There’s no doubt Eyedea can slay his competitors onstage in a battle, but inside his own space the rules change; his skills won’t let him settle anything, they just allow him to articulate his madness with greater depth. He has a way of making his point so clearly in rhyme that it could not be felt any other way. In “On A Clear Day”, a dizzyingly contradictory song written for clarity, he describes himself as “just a parody of something that apparently was never properly prepared to bleed.” Poignancy like this is what makes this moving, thought-provoking material, but Eyedea’s method compromises its potency. Eyedea can rap extremely fast without slurring or dropping syllables, and his rhyme schemes are mind-blowing, but it’s very hard to keep up with when he’s bringing up serious issues. In a way it almost forces you to listen, but the listener misses a lot of the feeling trying to take it all in. Regardless, the thoughtful, artistic half of the album is a breathtaking experience.

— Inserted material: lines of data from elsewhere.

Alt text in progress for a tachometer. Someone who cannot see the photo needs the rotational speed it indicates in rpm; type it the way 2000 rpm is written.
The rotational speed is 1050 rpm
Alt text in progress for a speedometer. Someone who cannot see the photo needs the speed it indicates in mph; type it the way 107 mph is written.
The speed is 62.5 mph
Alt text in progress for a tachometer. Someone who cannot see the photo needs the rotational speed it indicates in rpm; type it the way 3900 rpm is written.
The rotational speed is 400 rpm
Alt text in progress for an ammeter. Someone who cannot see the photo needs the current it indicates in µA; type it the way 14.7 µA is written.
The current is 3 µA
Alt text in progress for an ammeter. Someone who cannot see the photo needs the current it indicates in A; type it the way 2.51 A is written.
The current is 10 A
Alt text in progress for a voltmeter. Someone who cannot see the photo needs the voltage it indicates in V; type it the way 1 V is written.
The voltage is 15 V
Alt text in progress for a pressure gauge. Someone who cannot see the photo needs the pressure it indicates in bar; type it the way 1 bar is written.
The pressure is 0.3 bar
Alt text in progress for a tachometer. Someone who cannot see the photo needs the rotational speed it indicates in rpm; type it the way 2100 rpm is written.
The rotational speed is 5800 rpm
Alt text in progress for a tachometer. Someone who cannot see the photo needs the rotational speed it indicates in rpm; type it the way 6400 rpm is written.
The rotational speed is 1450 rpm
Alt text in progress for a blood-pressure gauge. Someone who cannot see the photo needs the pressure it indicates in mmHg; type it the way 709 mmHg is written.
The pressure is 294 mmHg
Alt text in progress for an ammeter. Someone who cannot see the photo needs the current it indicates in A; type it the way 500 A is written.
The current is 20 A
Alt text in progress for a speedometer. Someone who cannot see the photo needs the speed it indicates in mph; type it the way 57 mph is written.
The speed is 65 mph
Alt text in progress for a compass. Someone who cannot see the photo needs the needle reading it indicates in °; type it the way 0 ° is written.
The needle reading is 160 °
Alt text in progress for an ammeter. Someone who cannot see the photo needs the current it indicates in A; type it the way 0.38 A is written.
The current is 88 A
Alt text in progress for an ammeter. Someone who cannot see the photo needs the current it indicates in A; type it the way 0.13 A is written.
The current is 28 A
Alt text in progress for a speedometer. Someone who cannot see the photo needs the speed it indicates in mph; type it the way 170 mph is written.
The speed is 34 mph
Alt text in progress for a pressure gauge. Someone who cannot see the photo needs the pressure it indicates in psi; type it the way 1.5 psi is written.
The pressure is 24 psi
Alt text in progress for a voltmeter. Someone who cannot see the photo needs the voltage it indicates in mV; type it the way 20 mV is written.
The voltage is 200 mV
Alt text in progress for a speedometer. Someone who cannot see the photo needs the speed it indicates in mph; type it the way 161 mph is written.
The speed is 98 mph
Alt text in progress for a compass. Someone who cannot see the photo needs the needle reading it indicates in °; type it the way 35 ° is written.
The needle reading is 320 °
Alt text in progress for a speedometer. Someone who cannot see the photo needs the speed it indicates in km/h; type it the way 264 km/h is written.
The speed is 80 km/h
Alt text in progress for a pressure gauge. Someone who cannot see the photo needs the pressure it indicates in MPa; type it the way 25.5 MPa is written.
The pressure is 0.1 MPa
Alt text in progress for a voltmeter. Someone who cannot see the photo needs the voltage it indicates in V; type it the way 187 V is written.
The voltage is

The rest of the album is mostly straightforward up-tempo rhymes, with the usual attacks on the omnipresent wack MC and verbal discourse/bloody warfare metaphors. In these songs, Eyedea doesn’t have any real target for the shrapnel he spits, and the vicious, almost desperately immediate need for genius in a freestyle battle is lost in the studio. This is shown best in “Coaches” (feat. Carnage), where the live-taped intro is much more interesting than the track itself. The exception to the dis-appointing songs is the nonconformist anthem “Weird Side,” where he introduces himself and his quirks (namely that he’s an ugly white MC from the Midwest who’s better than most artists out there), at one point breaking into an unbelievable double time flow without skipping a beat. Like any master of the craft, he almost makes it sound easy to pull of saying “my mission is to get into your mind /and make you listen and rewind / what you were missing every time / that you insisted to be blind / I paint a picture with a rhyme. . .” before you have time to flip the CD case over to see what the name of the song is.

Even the weak tracks on Many Faces Of Oliver Hart serve to create a full self-portrait of a man, just as the conflicting styles on the album are what makes it complete. There is such a range of expression: personal anecdotes, heartbreaking narratives, protests against society, braggadocio, and even a torch song (“Here for You”). If you want music that is not just thoughtful but thought-provoking, then pick this one up.